L’art de la notule, un petit métier qui se perd

Le blog de Michel Crépu | Publié le : 02/02/2017

Jadis, au fond des bois, vivait un brave homme dans sa cabane. On l’appelait le « notulier ». Son métier consistait à résumer des livres pour les paysans d’alentour, en prévision des longues soirées d’hiver. Qui dira le charme de ces veillées, où, rassemblés autour de lui, on l’écoutait nous emmener très loin au pays des lutins et des trolls ? Parfois, de petits nains à clochette s’approchaient de la fenêtre, pour écouter. Dès qu’on voulait s’approcher d’eux, ils fuyaient, puis revenaient. C’était merveilleux, car le notulier avait toujours une histoire dans son sac. On lui disait : allons père notulier ! Contez nous en une supplémentaire ! et il s’exécutait. Ainsi les jours passaient, dans une sorte d’émerveillement. Même les mésanges et les pinsons, d’ordinaire farouches, restaient au bout de la branche pour écouter.

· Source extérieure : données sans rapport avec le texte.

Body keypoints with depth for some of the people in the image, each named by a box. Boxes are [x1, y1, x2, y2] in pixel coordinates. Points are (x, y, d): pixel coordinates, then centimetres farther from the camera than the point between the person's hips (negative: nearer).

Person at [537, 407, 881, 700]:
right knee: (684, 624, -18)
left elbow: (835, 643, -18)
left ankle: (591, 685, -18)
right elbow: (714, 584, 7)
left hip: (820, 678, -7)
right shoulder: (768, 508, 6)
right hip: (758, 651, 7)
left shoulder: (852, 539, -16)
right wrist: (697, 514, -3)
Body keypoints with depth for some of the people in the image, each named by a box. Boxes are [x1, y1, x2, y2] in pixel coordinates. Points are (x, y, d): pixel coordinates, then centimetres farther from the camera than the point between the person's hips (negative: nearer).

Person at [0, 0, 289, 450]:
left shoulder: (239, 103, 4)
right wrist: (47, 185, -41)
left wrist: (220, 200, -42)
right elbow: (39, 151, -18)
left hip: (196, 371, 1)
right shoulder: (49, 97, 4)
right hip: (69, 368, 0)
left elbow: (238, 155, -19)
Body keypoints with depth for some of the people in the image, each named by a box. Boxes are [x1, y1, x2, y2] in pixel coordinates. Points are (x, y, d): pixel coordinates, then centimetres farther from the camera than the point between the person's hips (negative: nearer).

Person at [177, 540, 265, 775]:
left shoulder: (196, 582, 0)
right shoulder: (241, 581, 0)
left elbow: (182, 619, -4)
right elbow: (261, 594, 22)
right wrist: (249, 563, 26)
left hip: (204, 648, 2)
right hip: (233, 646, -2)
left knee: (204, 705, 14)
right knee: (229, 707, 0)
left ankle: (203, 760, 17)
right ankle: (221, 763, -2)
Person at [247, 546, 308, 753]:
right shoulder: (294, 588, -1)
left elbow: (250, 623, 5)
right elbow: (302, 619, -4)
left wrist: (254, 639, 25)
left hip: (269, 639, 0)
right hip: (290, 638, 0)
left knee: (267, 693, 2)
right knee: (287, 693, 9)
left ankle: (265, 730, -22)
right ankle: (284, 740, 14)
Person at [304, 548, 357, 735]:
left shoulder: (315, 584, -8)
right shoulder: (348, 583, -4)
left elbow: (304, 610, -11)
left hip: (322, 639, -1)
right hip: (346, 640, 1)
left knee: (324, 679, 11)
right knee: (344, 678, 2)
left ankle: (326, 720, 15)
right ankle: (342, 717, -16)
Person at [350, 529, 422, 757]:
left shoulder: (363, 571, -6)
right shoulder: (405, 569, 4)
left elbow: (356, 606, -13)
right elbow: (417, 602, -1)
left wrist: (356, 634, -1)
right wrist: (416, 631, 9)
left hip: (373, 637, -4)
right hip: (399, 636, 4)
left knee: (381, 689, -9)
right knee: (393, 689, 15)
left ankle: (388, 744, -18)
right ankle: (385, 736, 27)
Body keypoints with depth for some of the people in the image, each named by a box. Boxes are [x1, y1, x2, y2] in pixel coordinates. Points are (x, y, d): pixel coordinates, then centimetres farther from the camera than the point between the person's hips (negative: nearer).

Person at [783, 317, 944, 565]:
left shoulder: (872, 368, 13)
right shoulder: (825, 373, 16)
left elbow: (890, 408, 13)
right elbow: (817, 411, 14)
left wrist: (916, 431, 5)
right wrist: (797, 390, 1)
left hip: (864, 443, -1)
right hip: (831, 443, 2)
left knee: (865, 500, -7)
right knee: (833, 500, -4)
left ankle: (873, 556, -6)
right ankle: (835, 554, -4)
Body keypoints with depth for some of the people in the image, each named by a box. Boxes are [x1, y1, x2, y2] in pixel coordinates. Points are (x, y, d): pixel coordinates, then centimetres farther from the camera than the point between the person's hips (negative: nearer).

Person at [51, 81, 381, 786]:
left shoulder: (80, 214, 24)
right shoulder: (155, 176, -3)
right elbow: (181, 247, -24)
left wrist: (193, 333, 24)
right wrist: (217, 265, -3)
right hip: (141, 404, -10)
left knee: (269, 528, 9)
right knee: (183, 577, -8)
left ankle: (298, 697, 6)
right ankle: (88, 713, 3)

Il n’y a plus guère de notulier à qui l’on puisse s’adresser désormais. Tout le monde veut faire long, écrire d’innombrables articles qui ressemblent à de véritables romans. Le vieux notulier de la forêt avait suspendu un écriteau au dessus de sa porte : « Excusez moi, je ne peux pas faire plus court ». C’était emprunté à une quelconque phrase de Blaise Pascal. Car le vieux notulier était assez cultivé, au fond. Mais il ne le montrait pas, il ne se faisait pas mousser sauf quand il prenait sa douche. Une douche froide, d’ailleurs, qui aiguise les membres et vous aide à plonger dans la merveilleuse journée qui s’annonce. On pense que Jorge Luis Borges, du temps où il travaillait à la bibliothèque municipale de Buenos Aires, écrivait lui-même de petites notules qui doivent figurer dans l’un des volumes de ses Œuvres en Pléiade. Les lire réjouit l’esprit et donne du courage.

C’est un art très difficile que celui de la notule. La forme brève oblige à faire tenir tout un monde à l’intérieur d’un espace fort exigu. Le miracle, avec Borges, est que l’exiguïté donne tout à coup au lecteur le sentiment qu’il se trouve dans une immense piscine. L’art de la notule fait entrer l’infini à l’intérieur du fini. Ce sont là les prodiges du langage et de la littérature, qui en étonneraient plus d’un s’ils prenaient le temps d’en prendre connaissance. Mais nous vivons une époque fort pressée d’aller à ses rendez-vous. L’époque tweete, elle n’écrit pas. Elle ressemble, de ce point de vue, à l’actuel président américain. Ce brave homme vient de signer un décret de fermeture du langage. Les experts pensent que cela devrait avoir des conséquences.